Exercises:
1 – Could you set down the post about buying a car with a salvaged engine word for word, between "If I am willing" and "not the point.", inclusive?
2 – Can you carry the post about buying a car with a salvaged engine further, picking up after its last sentence?

Text excerpt:
──────

Here are my questions: 1) What is the true value of a car with a salvaged engine? 2) Once I buy the car, I presume it will be something like a refurbished car title, even if the one I inherit does not say that. I presume it will greatly lessen the value of the vehicle?

If I am willing to gamble on this, and buy their story which may or may not be true, how do I determine if KBB value is accurate for this car, or should I offer them significantly less because, at the very least, the engine came from a junk yard in Texas that isn’t required to be up and up about the stuff they sell, and it puts me at risk of something that could soon go kaput? I know all used cars come with a risk, but I don’t want to overpay, nor do I want to walk away from what might be an okay deal, whether the mechanic’s shop is telling the truth to cover up the fact they stand to make a huge profit. We all buy low and sell high, that’s not the point.

This mechanic has been in business 50 years, and has a couple of shops, and swear up and down they are honest and ethical. But I am female, did not bring a male or a mechanic with me, and may be looking like a chump right about now to them. Or not. Help! :0)

──────

Material supplied:
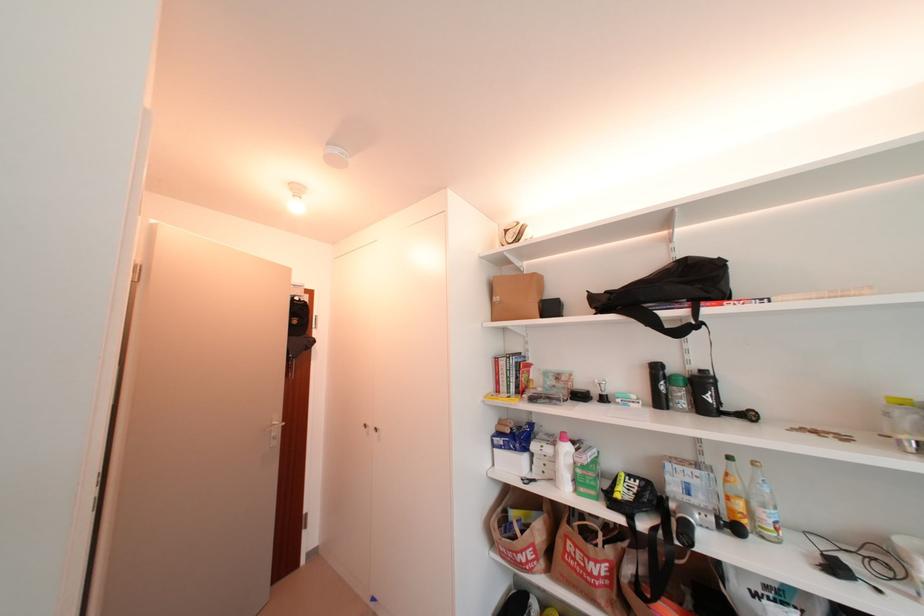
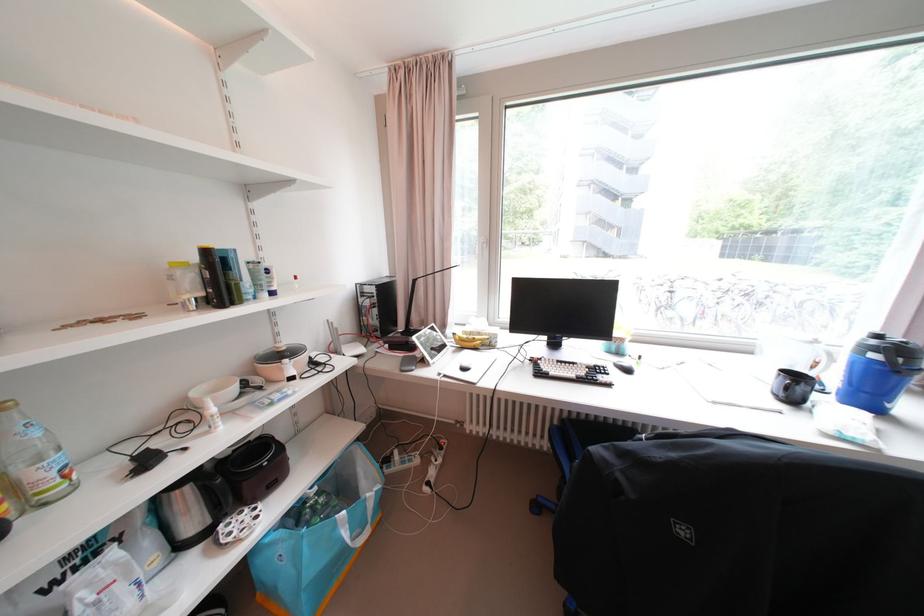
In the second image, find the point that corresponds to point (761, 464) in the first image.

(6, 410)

──────

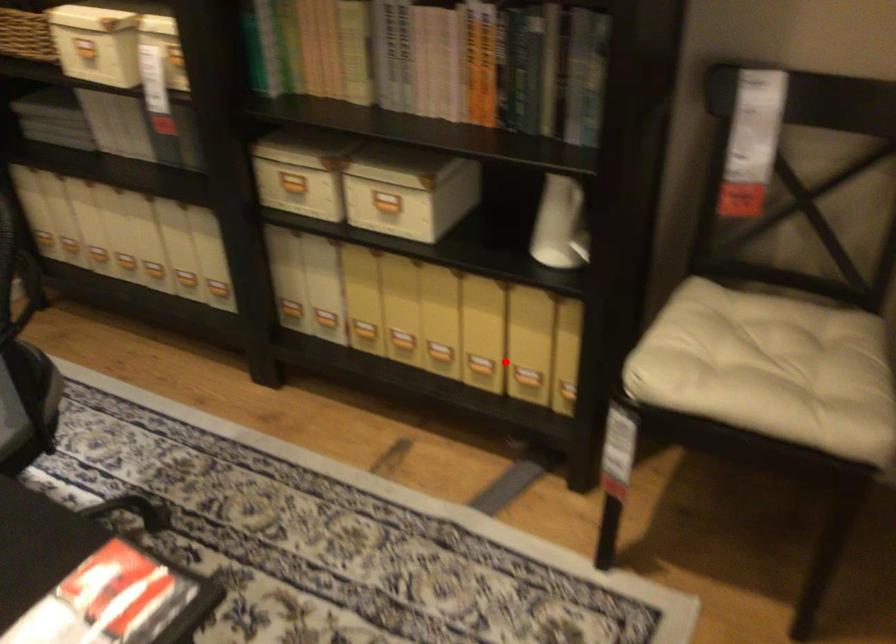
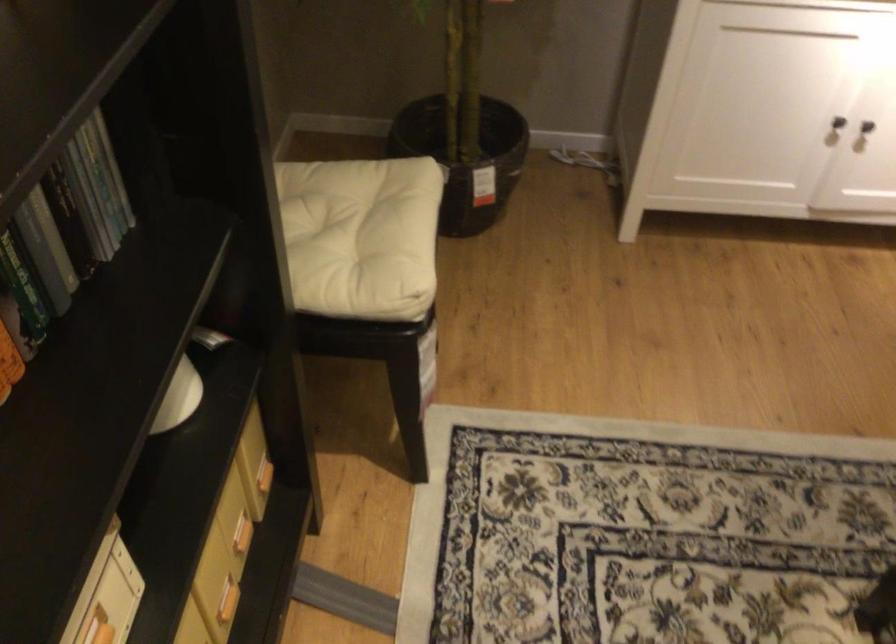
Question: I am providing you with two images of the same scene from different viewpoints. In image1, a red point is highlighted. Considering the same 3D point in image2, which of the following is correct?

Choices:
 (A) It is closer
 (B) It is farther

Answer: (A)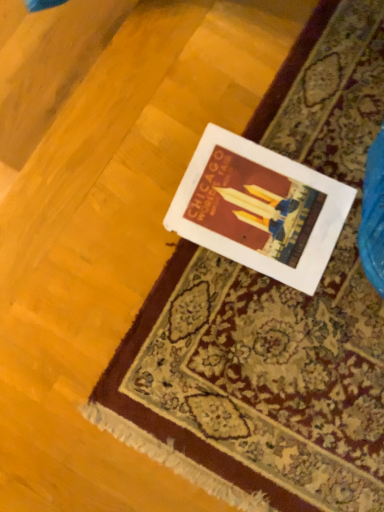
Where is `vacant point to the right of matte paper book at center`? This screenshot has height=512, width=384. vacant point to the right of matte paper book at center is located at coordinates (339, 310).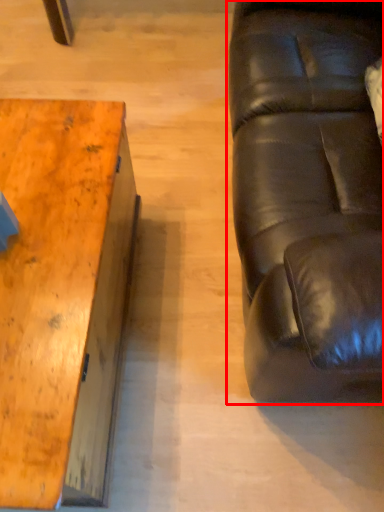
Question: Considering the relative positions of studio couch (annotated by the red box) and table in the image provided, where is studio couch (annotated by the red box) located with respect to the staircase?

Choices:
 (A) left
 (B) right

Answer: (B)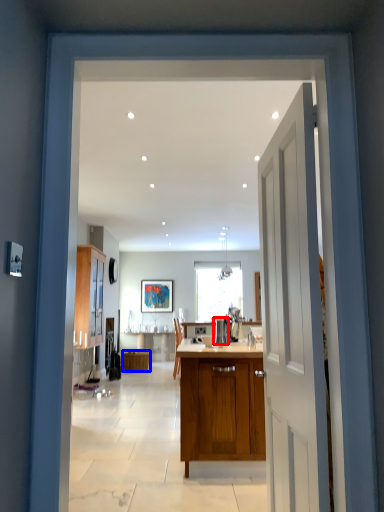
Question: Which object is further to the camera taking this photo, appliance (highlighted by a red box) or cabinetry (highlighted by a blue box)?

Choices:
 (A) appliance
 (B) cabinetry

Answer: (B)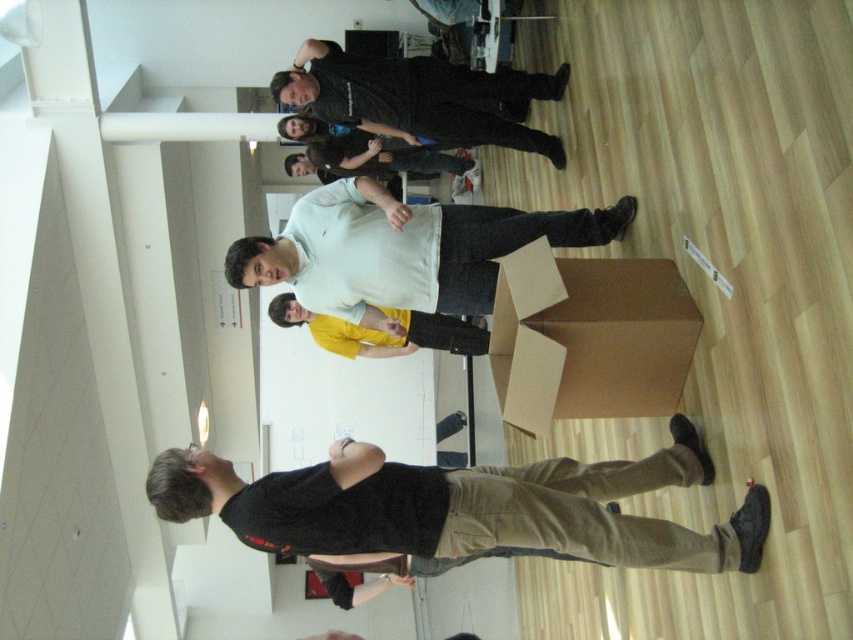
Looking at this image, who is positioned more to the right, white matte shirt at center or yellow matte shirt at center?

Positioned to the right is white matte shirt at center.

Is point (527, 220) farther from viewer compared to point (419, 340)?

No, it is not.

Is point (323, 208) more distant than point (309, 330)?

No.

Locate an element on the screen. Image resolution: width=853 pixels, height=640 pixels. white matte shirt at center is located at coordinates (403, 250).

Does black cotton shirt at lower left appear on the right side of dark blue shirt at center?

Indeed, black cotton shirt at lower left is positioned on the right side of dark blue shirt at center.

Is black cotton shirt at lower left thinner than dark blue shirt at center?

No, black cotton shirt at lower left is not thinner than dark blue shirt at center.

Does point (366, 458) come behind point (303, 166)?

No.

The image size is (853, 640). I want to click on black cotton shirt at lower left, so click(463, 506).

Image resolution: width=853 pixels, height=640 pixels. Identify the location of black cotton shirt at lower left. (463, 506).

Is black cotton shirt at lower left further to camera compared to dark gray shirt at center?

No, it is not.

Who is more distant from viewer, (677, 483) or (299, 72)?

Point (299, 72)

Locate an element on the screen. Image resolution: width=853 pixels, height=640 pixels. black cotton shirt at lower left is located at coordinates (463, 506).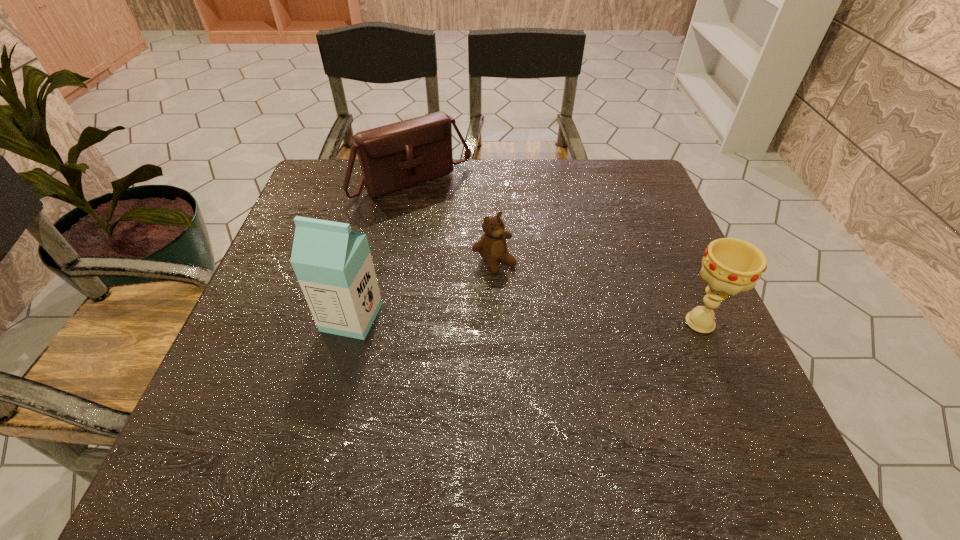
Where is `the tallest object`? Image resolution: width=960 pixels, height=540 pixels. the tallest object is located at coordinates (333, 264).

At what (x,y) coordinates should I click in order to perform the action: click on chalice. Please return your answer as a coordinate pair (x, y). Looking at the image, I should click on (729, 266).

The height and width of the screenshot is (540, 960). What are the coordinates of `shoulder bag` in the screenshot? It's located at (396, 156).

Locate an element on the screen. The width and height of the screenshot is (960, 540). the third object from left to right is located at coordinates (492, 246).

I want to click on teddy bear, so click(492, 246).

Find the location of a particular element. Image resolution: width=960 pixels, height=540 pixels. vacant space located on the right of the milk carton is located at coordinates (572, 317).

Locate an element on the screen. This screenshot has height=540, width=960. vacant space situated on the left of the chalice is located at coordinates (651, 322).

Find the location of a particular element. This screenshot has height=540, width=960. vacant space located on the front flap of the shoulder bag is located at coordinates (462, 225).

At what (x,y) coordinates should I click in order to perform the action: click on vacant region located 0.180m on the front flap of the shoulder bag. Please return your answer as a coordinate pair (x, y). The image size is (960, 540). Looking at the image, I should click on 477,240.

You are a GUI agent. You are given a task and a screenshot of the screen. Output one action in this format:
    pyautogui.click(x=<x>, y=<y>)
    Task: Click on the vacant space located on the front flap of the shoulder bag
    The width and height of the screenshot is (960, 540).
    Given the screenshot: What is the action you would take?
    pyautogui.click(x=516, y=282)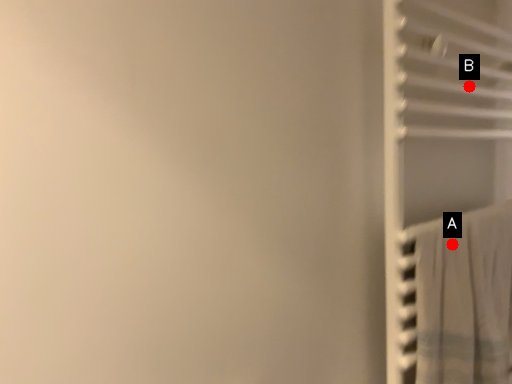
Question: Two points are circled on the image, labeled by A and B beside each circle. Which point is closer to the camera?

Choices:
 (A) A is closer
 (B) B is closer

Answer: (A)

──────

Answers for this exercise:
1 –
If I am willing to gamble on this, and buy their story which may or may not be true, how do I determine if KBB value is accurate for this car, or should I offer them significantly less because, at the very least, the engine came from a junk yard in Texas that isn’t required to be up and up about the stuff they sell, and it puts me at risk of something that could soon go kaput? I know all used cars come with a risk, but I don’t want to overpay, nor do I want to walk away from what might be an okay deal, whether the mechanic’s shop is telling the truth to cover up the fact they stand to make a huge profit. We all buy low and sell high, that’s not the point.

2 –
There are more things that can fail besides the engine that cost big bucks. The transmission is one of the big buck items. What is really important is the type of driving that you will be doing. Are you an over-the-road sales person or commute long distances to work or do you do mostly in-town and suburban drivng? How many miles do you drive per year?
I, personally, am not impressed with heated seats, sound systems, and other bells and whistles. i would suggest you keep looking and try to find a car for which you know more of the history.

Replacing the engine would not necessitate a “salvage” title. Salvage titles are for cars that had significant body damage and were essentially total losses. This means an insurance claim was paid to the insured and then the car was sold with the salvage title. Some are refurbished some are crushed after useable parts are stripped off. You should ask the seller to show you the title so you can examine it to determine if it is standard title or a salvage title.

You say the car came from a local owner, but you also say the car might have come to the mechanic via auction. This is not the same thing at all, so what is this about?

If the engine was replaced with a good engine and the work was done well the car should run fine, and it might last a long time too. Issues with head gaskets can’t be ruled out someday, but you know it has a new timing belt.

Regardless of the miles on the motor, the car is a 132K car as far as determining its value. Go to Edmunds.com and other sites to see how the car is valued with all the options. A car of this age and miles isn’t a perfect car, as you describe it an “average” rating is applicable and at best a “clean” rating might be in the ballpark.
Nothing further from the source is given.